Extracted page text data:
%%

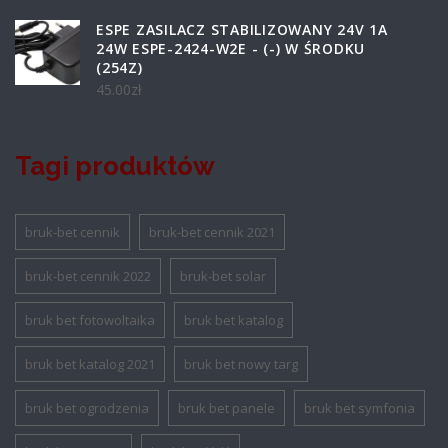
ESPE ZASILACZ STABILIZOWANY 24V 1A
24W ESPE-2424-W2E - (-) W ŚRODKU
(254Z)
45.00
zł
Tagi produktów
bruk-bet cennik
bruk-bet cennik 2021
bruk-bet cennik 2022
bruk-bet solar
bruk bet fotowoltaika
bruk bet katalog
bruk bet katalog 2021
bruk bet nowy targ
bruk bet ogrodzenia
bruk bet panele
bruk bet symfonia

%%

The answer consists of every line above in which the word "bruk" occurs.

_EXPECTED ANSWER:_
bruk-bet cennik
bruk-bet cennik 2021
bruk-bet cennik 2022
bruk-bet solar
bruk bet fotowoltaika
bruk bet katalog
bruk bet katalog 2021
bruk bet nowy targ
bruk bet ogrodzenia
bruk bet panele
bruk bet symfonia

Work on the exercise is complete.